2026年(令和8年)の
道路交通法改正
安全強化と新ルールで変わる自動車の運転環境
~施行内容などをわかりやすくまとめました~
30km/h に引き下げ
生活道路における事故防止と歩行者・自転車の安全確保を目的とした重要な改正です。
■ 生活道路とは?
ここでいう「生活道路」とは、地域住民が日常的に利用する道路の総称です。
● 住宅街の道路
● 通学路・商店街周辺
● 自転車・歩行者の通行が多い道路
これらの道路が今回の速度規制引き下げの対象となります。
■ いつから変わるのか?
● 施行日:2026年9月1日(火)
この日以降、生活道路では法定速度30km/hが適用されます。
■ 60km/hのままの道路は?
すべての一般道路が30km/hになるわけではありません。
以下の道路は、これまでどおり法定速度60km/hが維持されます。
● 中央線または車両通行帯が道路標識・道路標示で設けられた一般道路
● 柵や構造により、往復の車の流れが分離されている一般道路
● 高速自動車国道の「本線車道」以外の道路(加速・減速車線を除く)
● 自動車専用道路
※ 道路標識で最高速度が指定されている場合は、その標識の速度が優先されます。
■ ドライバーの皆さまへ
最高速度規制は、ドライバー・同乗者・歩行者・自転車すべての命を守るために設定されています。

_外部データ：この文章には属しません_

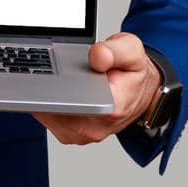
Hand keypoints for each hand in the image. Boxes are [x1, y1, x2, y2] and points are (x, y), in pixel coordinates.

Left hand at [32, 32, 160, 144]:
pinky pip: (48, 119)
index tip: (53, 73)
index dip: (58, 86)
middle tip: (55, 70)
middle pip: (54, 109)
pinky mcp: (71, 135)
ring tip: (61, 79)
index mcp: (111, 108)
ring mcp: (82, 134)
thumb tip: (98, 56)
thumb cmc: (134, 74)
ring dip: (47, 96)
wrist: (141, 92)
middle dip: (50, 88)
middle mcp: (96, 127)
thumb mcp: (132, 51)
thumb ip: (115, 51)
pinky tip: (57, 90)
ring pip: (48, 115)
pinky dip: (47, 104)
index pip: (72, 102)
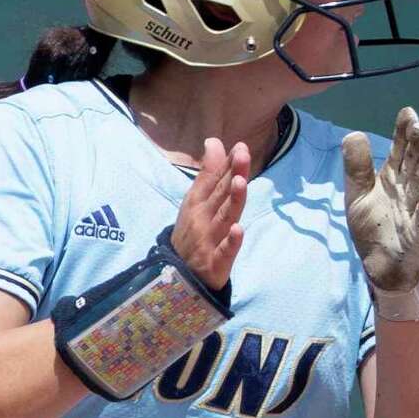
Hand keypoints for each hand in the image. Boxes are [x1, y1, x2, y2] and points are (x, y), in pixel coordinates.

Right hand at [170, 137, 248, 290]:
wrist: (176, 276)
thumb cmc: (191, 233)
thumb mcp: (194, 201)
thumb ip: (208, 173)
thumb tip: (214, 142)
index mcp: (197, 203)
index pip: (213, 180)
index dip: (226, 164)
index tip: (238, 146)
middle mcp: (202, 218)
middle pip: (220, 195)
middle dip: (231, 174)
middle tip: (242, 154)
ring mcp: (209, 240)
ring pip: (224, 217)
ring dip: (232, 200)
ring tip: (240, 182)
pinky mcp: (216, 262)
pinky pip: (224, 251)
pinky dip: (231, 241)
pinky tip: (238, 230)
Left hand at [342, 107, 418, 293]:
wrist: (379, 266)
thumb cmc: (372, 228)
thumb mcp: (357, 195)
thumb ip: (356, 168)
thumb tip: (353, 133)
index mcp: (394, 179)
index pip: (402, 150)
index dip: (405, 132)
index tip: (408, 113)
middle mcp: (409, 191)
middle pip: (418, 164)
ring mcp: (417, 212)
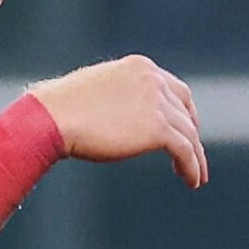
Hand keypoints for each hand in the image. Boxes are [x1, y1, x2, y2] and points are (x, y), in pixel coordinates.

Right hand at [28, 55, 206, 187]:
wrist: (51, 118)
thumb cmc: (58, 108)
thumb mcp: (94, 92)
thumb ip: (116, 98)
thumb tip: (118, 116)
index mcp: (140, 67)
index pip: (175, 89)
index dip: (184, 111)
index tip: (185, 129)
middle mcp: (153, 80)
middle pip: (185, 110)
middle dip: (192, 133)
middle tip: (194, 153)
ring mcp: (157, 103)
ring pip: (189, 134)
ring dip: (196, 157)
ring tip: (196, 177)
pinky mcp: (158, 128)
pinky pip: (185, 150)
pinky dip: (192, 167)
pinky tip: (192, 181)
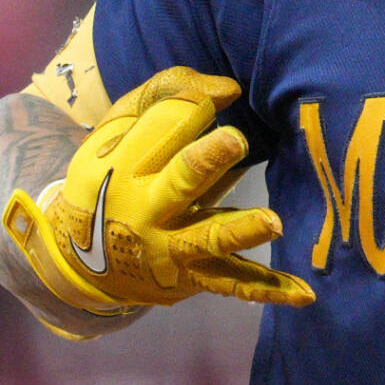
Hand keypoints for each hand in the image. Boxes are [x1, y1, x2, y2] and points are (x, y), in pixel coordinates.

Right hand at [0, 67, 315, 313]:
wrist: (79, 259)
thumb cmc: (112, 173)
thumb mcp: (118, 127)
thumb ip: (167, 93)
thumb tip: (229, 90)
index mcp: (126, 161)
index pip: (166, 125)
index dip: (196, 108)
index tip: (218, 100)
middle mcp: (149, 206)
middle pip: (181, 178)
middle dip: (206, 160)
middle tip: (236, 140)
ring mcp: (173, 246)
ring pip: (209, 237)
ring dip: (241, 229)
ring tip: (273, 222)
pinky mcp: (195, 276)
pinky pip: (235, 284)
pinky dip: (269, 290)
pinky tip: (305, 294)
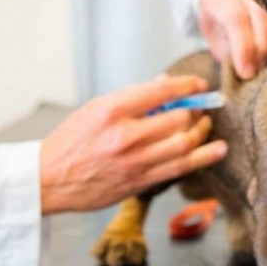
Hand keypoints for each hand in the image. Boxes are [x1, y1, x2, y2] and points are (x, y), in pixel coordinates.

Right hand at [39, 75, 226, 214]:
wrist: (48, 180)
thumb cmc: (71, 141)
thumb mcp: (96, 108)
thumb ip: (132, 97)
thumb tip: (165, 83)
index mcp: (112, 110)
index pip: (161, 91)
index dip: (187, 86)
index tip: (198, 84)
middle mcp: (125, 135)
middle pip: (178, 118)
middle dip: (196, 110)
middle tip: (201, 107)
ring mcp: (134, 161)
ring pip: (184, 143)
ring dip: (203, 131)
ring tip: (207, 124)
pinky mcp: (140, 182)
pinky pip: (180, 168)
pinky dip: (204, 157)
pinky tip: (218, 149)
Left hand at [198, 0, 266, 79]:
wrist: (226, 0)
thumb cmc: (218, 25)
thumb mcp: (216, 40)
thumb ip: (231, 52)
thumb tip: (251, 71)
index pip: (235, 18)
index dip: (243, 48)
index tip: (247, 72)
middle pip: (262, 15)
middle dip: (263, 47)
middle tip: (260, 68)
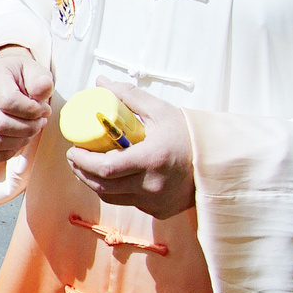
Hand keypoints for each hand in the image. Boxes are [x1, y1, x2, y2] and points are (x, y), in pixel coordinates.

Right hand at [0, 46, 52, 162]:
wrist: (5, 78)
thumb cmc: (20, 76)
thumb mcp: (34, 70)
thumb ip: (41, 80)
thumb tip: (42, 91)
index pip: (9, 102)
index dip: (33, 111)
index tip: (44, 109)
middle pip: (1, 125)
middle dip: (29, 128)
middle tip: (40, 121)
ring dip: (20, 141)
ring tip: (30, 129)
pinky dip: (5, 153)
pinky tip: (17, 140)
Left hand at [65, 84, 195, 219]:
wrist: (219, 162)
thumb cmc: (190, 135)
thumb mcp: (161, 111)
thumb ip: (129, 96)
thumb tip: (101, 82)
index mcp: (152, 159)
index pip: (106, 168)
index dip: (82, 161)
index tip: (73, 150)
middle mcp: (152, 185)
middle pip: (103, 186)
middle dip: (82, 171)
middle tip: (74, 157)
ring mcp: (156, 201)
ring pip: (111, 197)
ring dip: (94, 183)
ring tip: (86, 166)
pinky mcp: (159, 211)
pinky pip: (128, 202)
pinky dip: (115, 191)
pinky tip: (110, 178)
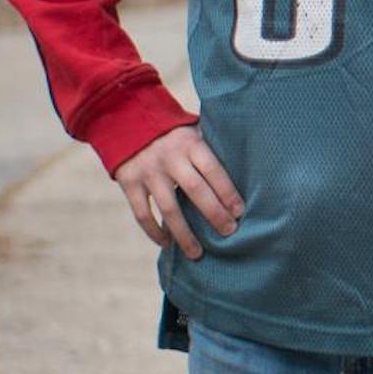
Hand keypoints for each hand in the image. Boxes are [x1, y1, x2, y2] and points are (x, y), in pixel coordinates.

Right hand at [112, 124, 242, 258]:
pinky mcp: (129, 183)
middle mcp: (170, 158)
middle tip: (228, 232)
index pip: (213, 170)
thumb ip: (211, 148)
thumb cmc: (173, 132)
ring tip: (198, 253)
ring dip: (184, 234)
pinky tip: (167, 244)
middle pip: (195, 191)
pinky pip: (143, 214)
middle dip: (214, 214)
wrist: (128, 120)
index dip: (227, 191)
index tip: (240, 211)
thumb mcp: (193, 130)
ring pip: (169, 209)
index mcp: (190, 143)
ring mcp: (148, 172)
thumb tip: (244, 169)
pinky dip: (155, 231)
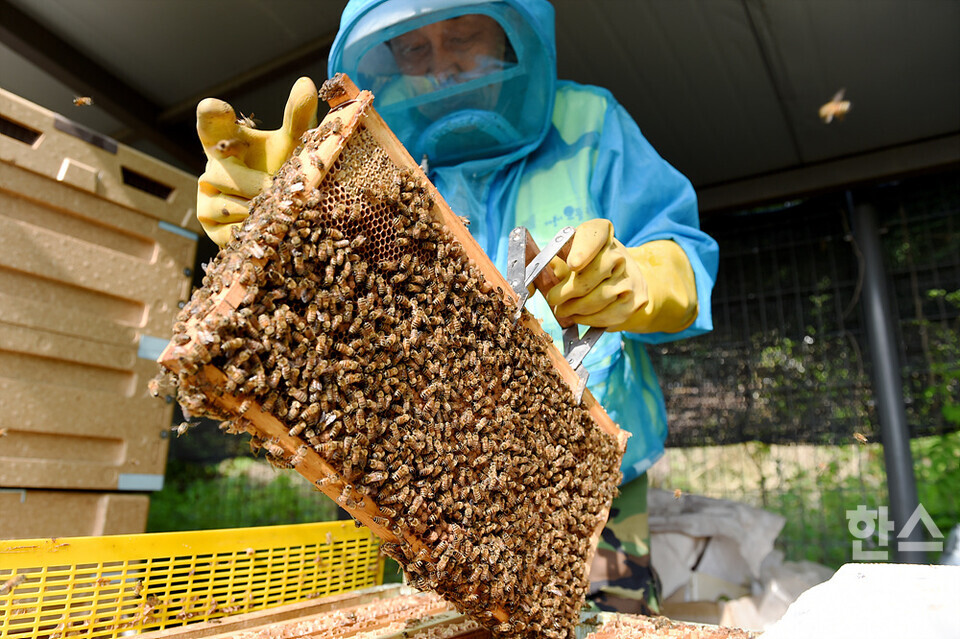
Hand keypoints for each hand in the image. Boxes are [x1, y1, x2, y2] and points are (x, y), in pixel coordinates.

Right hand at [196, 77, 317, 245]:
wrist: (286, 210)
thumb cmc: (284, 167)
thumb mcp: (293, 144)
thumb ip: (297, 117)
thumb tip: (307, 83)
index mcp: (225, 141)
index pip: (209, 122)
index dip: (210, 115)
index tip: (215, 107)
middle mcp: (211, 167)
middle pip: (222, 173)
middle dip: (252, 183)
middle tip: (275, 187)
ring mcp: (206, 196)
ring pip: (225, 205)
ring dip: (255, 209)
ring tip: (277, 208)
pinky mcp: (210, 226)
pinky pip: (227, 229)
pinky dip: (251, 230)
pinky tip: (267, 228)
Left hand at [546, 219, 647, 329]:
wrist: (623, 277)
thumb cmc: (587, 264)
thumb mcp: (572, 254)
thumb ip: (561, 260)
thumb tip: (550, 264)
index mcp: (601, 233)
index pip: (594, 235)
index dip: (584, 250)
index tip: (572, 264)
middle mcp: (619, 253)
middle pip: (593, 274)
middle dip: (568, 291)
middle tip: (553, 299)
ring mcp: (630, 277)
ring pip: (599, 298)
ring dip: (575, 308)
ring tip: (562, 310)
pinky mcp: (636, 300)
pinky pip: (608, 315)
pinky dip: (588, 319)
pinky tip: (578, 316)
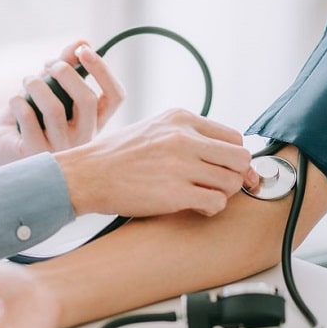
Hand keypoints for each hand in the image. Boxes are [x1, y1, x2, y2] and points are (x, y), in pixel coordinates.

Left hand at [0, 41, 124, 168]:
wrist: (3, 148)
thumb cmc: (33, 116)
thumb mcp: (51, 88)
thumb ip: (67, 65)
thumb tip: (82, 42)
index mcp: (95, 122)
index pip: (116, 97)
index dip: (103, 70)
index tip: (84, 51)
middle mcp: (84, 139)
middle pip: (88, 101)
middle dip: (68, 74)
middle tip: (52, 65)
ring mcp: (61, 150)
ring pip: (54, 109)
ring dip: (37, 85)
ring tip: (27, 80)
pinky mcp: (35, 154)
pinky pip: (29, 118)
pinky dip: (19, 101)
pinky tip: (15, 100)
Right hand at [56, 108, 259, 217]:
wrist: (86, 174)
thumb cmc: (117, 156)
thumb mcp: (154, 130)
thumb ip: (187, 136)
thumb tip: (223, 155)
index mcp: (181, 119)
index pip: (234, 137)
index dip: (232, 157)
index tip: (224, 169)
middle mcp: (184, 138)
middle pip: (240, 158)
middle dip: (234, 175)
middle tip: (218, 185)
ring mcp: (181, 165)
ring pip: (232, 181)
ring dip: (222, 193)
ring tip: (202, 196)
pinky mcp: (175, 193)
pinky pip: (217, 202)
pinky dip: (211, 208)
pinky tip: (195, 207)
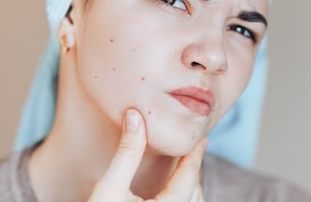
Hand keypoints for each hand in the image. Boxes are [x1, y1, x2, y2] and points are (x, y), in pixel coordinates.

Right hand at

● 制限速度内であっても、道路状況・天候・見通しの悪さに応じて安全速度を維持してください。
● 住宅街や生活道路では、特に歩行者の飛び出しに注意しましょう。
2026年(令和8年)9月1日
2026年6月10日
年齢要件引き下げ

■ 何歳から受験できるようになるのか?
現在は普通・準中型ともに仮免許および運転免許試験の受験資格は 18歳以上 とされていますが、2026年5月23日までに施行される改正道路交通法により、次のように変更されます。
● 普通仮免許:17歳6カ月から受験可能
● 準中型仮免許:17歳6カ月から受験可能
つまり、半年早く仮免許の取得を目指せるようになるわけです。
■ なぜ年齢要件が引き下げられるのか?(改正の背景)
この法改正が行われる最大の理由は、「早生まれの高校生でも、卒業までに普通免許などを取得できるようにするため」です。現行制度では、早生まれの生徒は高校在学中に免許取得が間に合わず、
● 進学先での通学
● 就職先の業務
● 4月からの新生活の準備
に不便が生じるケースが多くありました。
今回の改正により、たとえ18歳になる前に試験に合格した場合でも、実際の免許交付は18歳の誕生日以降。しかし、必要な技能や学科試験は高校卒業前にすべて済ませることができ、4月からの新生活でスムーズに車を運転できるようになります。
■ 生活にどんなメリットが生まれる?
● 高校卒業後すぐに車が必要な人が、余裕をもって準備できる
● 自動車関連の就職を希望する生徒が、在学中に必要な試験を完了できる
● 早生まれによる不公平感が緩和され、進路選択の幅が広がる
2026年(令和8年)4月1日
2026年1月30日
通過する際のルール新設

■ どんなルールが新設されるのか?
2026年5月23日までに施行される改正道路交通法では、自動車が自転車・特定小型原動機付自転車などの右側を通過する際の義務が明確になります。
十分な間隔が確保できない場合は、次のような対応が求められます。
■ 対応と罰則
自動車が取るべき対応
● 自転車などとの間隔に応じて、安全な速度で走行しなければならない。
【罰則】
● 2点減点・7,000円の罰金
■ なぜ新ルールが必要なのか?
この改正は、自動車が自転車の右側を通過する際の接触事故が増加していることが大きな要因で、特に…
● 自転車利用者の増加
● 特定小型原付(電動キックボード等)の普及
● 道路幅が十分に確保できない場所でのすれ違い
といった状況が、事故件数の増加につながっています。
自動車側・自転車側の双方にルールを明確化することで、事故を未然に防ぎ、安全な走行環境を整えることが目的です。